Art Brut Biography
Art Brut was willed into being in 2003 by its sardonic frontman Eddie Argos. Argos seemed to think that everyone should be in a band—why not? Jonathan Richman-obsessed and more of a talker than a singer, Argos fronted The Art Goblins in his native Bournemouth, before packing up for London and convincing guitarists Jasper Future and Ian Catskilkin, bassist Frederica Feedback and drummer Mikey B to record a demo. The band recorded Brutlegs in 2004, and it included early versions of “Modern Art,” “Formed a Band,” and “Moving to LA.” “Emily Kane” was released in early 2005, about, yes, Argos’ actual high school love. It didn’t win her back (she’s got a boyfriend, natch), but it did turn Art Brut into a buzz band in their native UK.
A few months later the band released Bang Bang Rock and Roll. Touring commenced. They played with Oasis, and performed at Coachella.
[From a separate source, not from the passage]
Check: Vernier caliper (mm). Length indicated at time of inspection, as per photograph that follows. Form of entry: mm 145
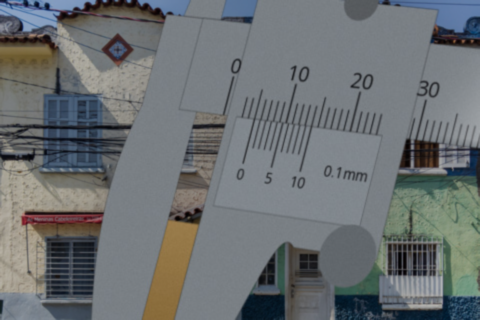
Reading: mm 5.0
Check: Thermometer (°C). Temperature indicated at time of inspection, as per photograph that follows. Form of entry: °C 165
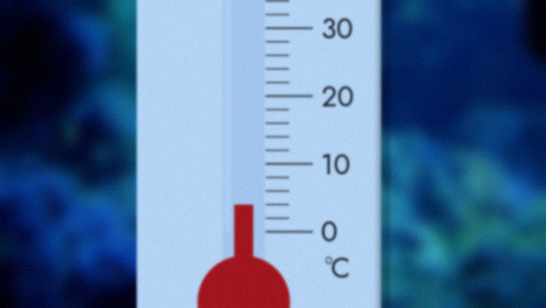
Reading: °C 4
Then came the cover of Rolling Stone in Germany. There seemed a good chance that Argos might get his long-held wish of playing on Top of the Pops (it never happened).
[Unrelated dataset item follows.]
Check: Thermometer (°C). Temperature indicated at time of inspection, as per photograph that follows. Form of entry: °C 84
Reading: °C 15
While they haven’t yet written the song that “makes Israel and Palestine get along,” as promised in “Formed a Band,” Art Brut have succeeded in garnering a dedicated legion of fans and copycats. It’s all part of Argos’ master plan—Art Brut “franchise” bands. He swears there’s “at least 30 or 40 around” and it’s cutthroat competition to be the best. In a recently held battle of the franchises Art Brut 7 won (they’re Argos’ favorite). Art Brut 4 is rather sour about that.
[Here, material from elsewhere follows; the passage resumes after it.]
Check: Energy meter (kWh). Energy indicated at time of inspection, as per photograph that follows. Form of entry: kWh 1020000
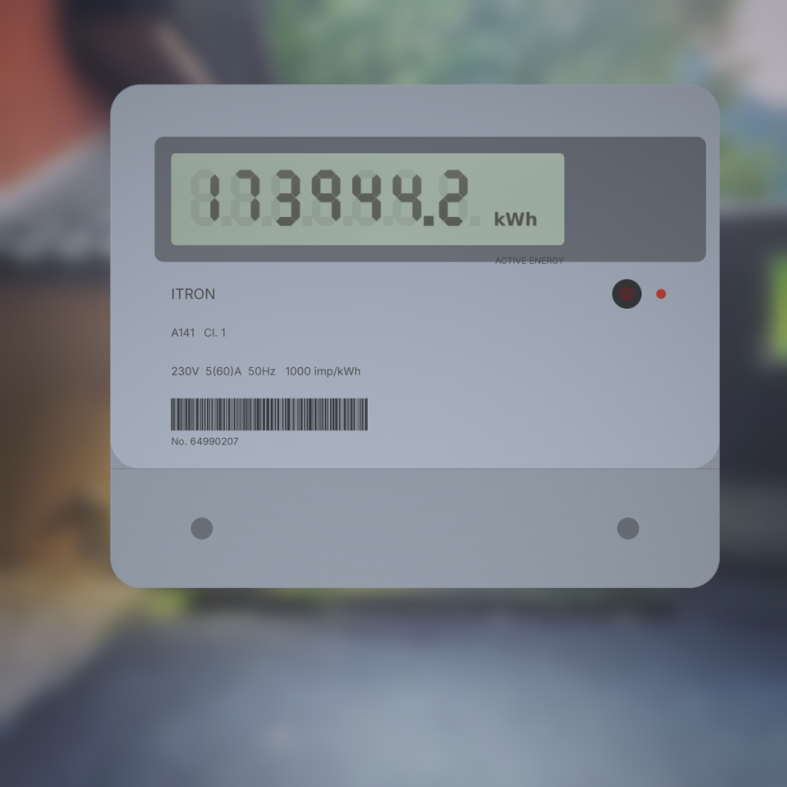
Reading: kWh 173944.2
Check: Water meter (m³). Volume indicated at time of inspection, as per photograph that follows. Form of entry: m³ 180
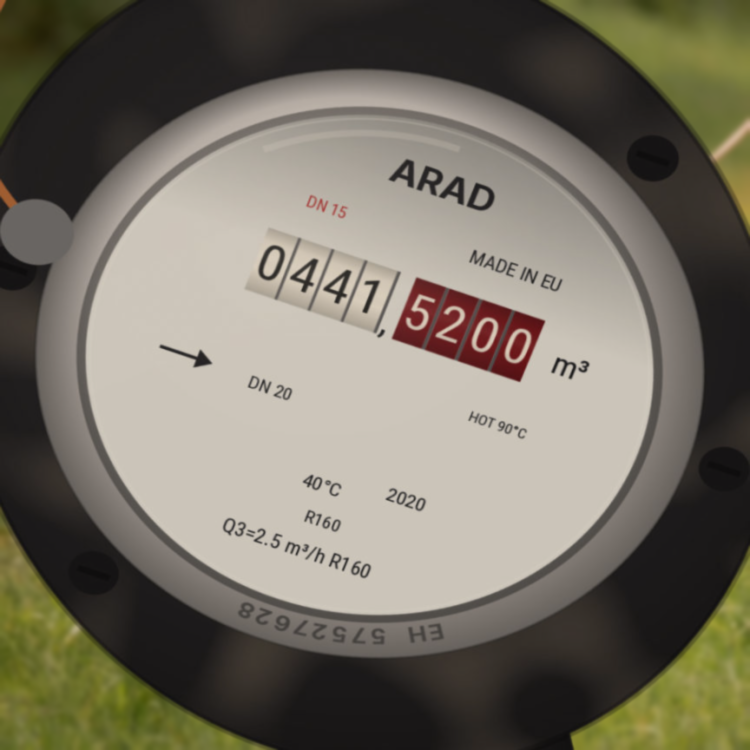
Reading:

Having just finished the band’s second full-length, It’s a Bit Complicated, Argos and crew are set to head back on the road this spring and summer, playing dates across the U.S. and Europe with Maximo Park in tow. Argos claims the new record is poppier than the first—could that be possible? Either way, with tracks titled “Pump Up the Volume” and “I Will Survive,” expect it to be tongue-in-cheek and rancorously funny.
And yes, it might just lead to peace in the Middle East.